United States v. Yazell

PETITIONER: United States
RESPONDENT: Yazell
LOCATION: Yazell’s Little Ages

DOCKET NO.: 10
DECIDED BY: Warren Court (1965-1967)
LOWER COURT: United States Court of Appeals for the Fifth Circuit

CITATION: 382 US 341 (1966)
ARGUED: Oct 13, 1965
DECIDED: Jan 17, 1966

Facts of the case

After a flood, the Small Business Administration made a disaster loan to Ethel May Yazzel and her husband to cover damages to their shop. The mortgage securing the loan referred to Texas law. When the Yazzel's defaulted on the loan, the U.S. Government sued to collect the balance due. Mrs. Yazzel moved for summary judgment on the ground that the Texas law of coverture meant the contract was not enforceable against her personally. Under the law of coverture, a woman's legal rights are subsumed by her husband upon marriage. The Government argued that federal law, which would not recognize coverture, applied because there was an overwhelming federal interest. The district court granted summary judgment and the U.S. Court of Appeals for the Fifth Circuit affirmed.

Question

Does Federal or local Texas law apply to the loan?

Media for United States v. Yazell

Audio Transcription for Oral Argument - October 13, 1965 in United States v. Yazell

Earl Warren:

Number 10, United States, Petitioner, v. Ethel Mae Yazell.

Mr. Solicitor General.

Thurgood Marshall:

Mr. Chief Justice, may it please the Court.

Assume I am called upon to answer the question about our brief in the former case.

While the brief was being prepared there were many conferences with the Department of Agriculture and indeed other agencies of the Federal Government.

We tried to corral everybody's idea into a brief.

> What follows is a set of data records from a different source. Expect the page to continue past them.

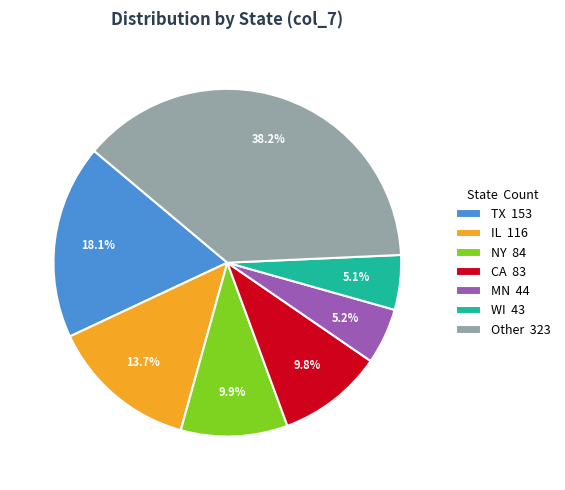

What portion of the pie excludes CA 83?

90.2%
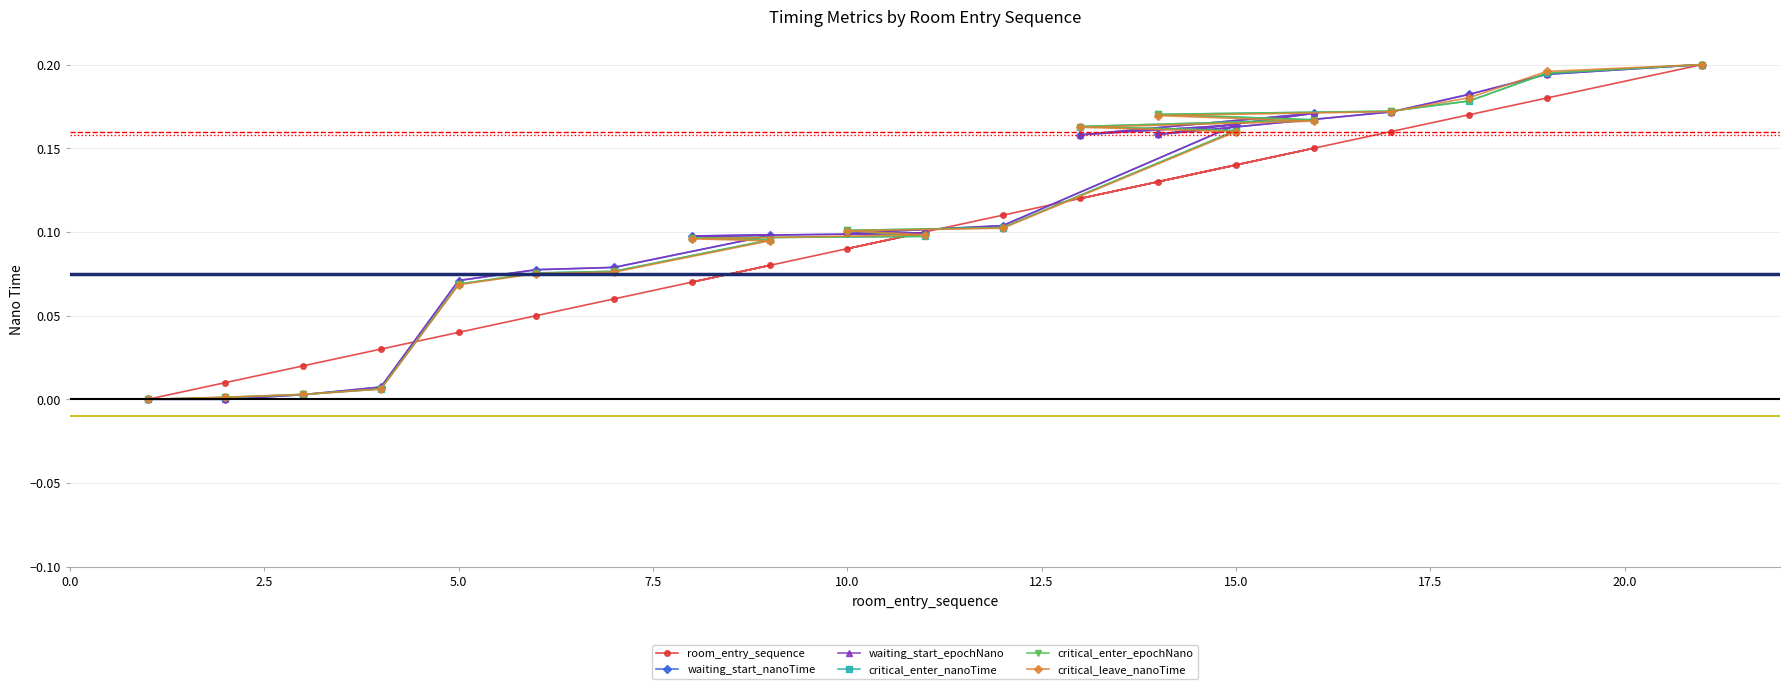

What are all the series names shown in the legend?

room_entry_sequence, waiting_start_nanoTime, waiting_start_epochNano, critical_enter_nanoTime, critical_enter_epochNano, critical_leave_nanoTime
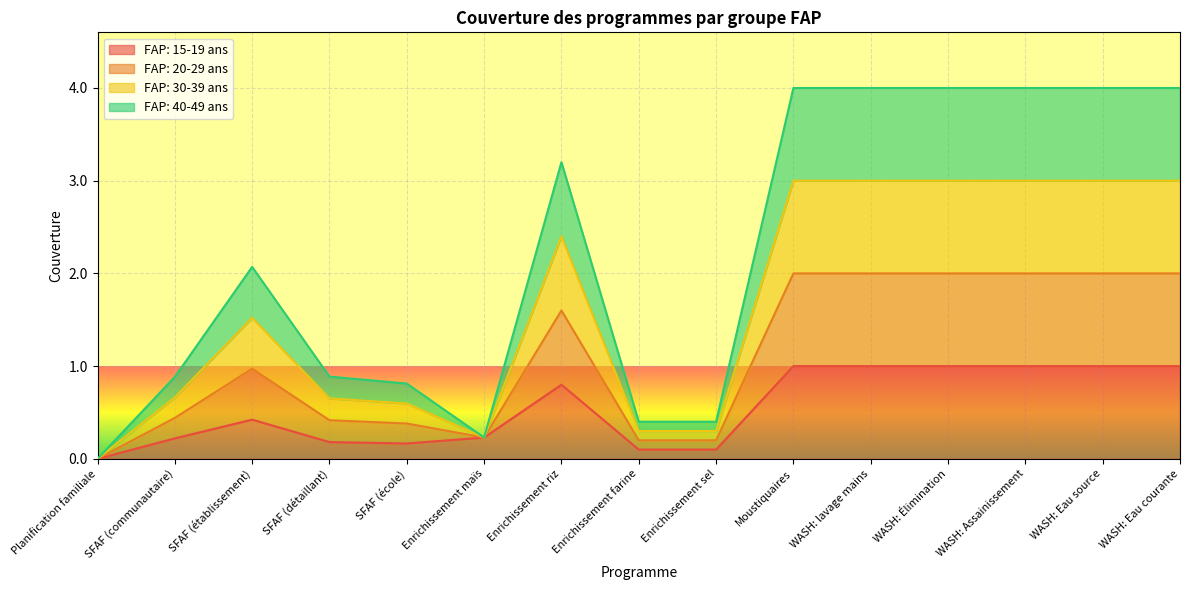

What is the difference between the FAP: 40-49 ans values at SFAF (communautaire) and SFAF (école)?

0.1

When the brief was in final form the Secretary of Agriculture notified us he did not agree with the Government's position on the preemption point however he did not desire to have that point set out in the brief.

It's best I can explain what happened.

Earl Warren:

Thank you.

Thurgood Marshall:

On the other case.

William J. Brennan, Jr.:

Excuse Mr. Solicitor General?

Thurgood Marshall:

Yes sir?

William J. Brennan, Jr.:

This is only the preemption point?

Thurgood Marshall:

Only the preemption point.

William J. Brennan, Jr.:

On the conflict point getting over the preemption point, are we to assume the -- that would express the fact (Voice Overlap) --

Thurgood Marshall:

I'd explain the statement on that.

Yes.

William J. Brennan, Jr.:

Thank you.

Thurgood Marshall:

The reason is most of this happened before I took over.

William J. Brennan, Jr.:

The Secretary did agree with you on the conflict?

Thurgood Marshall:

Right.

William J. Brennan, Jr.:

Yes.

Thurgood Marshall:

Its -- the one point is the preemption and he flatly disagreed.

In the present case is an action filed in the District Court in the western district of Texas by the United States of America on behalf of small business administration seeking to recover balance due on a promissory note executed by one Delbert Yazell doing business as Yazell's Little Lake agent and Ethel Mae Yazell.

The amount involved was $47,019.

A copy of the note was attached and there was also a modification of the note attached.

Immediately thereafter the defendant Ethel Mae Yazell filed a motion for summary judgment asserting that no action could lie against their separate estate and this was accompanied by an affidavit asserting her covertures.

And that the defendant's original answer after Yazell again asserted her coverture and dealt with -- Yazell pleaded a whole lot of set off claims etcetera.

Now the plaintiff's motion for summary judgment was granted against Delbert but except as to the set off point and the defense of coverture of Ethel Yazell was deferred for briefing, etcetera and finally in the opinion by Judge Hutcheson, summary judgment was given for Ethel Mae Yazell.

And the -- in his opinion Judge Hutcheson was very plain to the point and he pointed out that the sole issue was whether the law of Texas where the contract was made that married women is protected by coverage of a personal liability under contract is controlling here or whether since the transaction was a transaction with the Federal Government, the Texas law of coverture was nullified and abrogated and then he specifically held no and he disagreed with the case of United States versus Helz in the Sixth Circuit.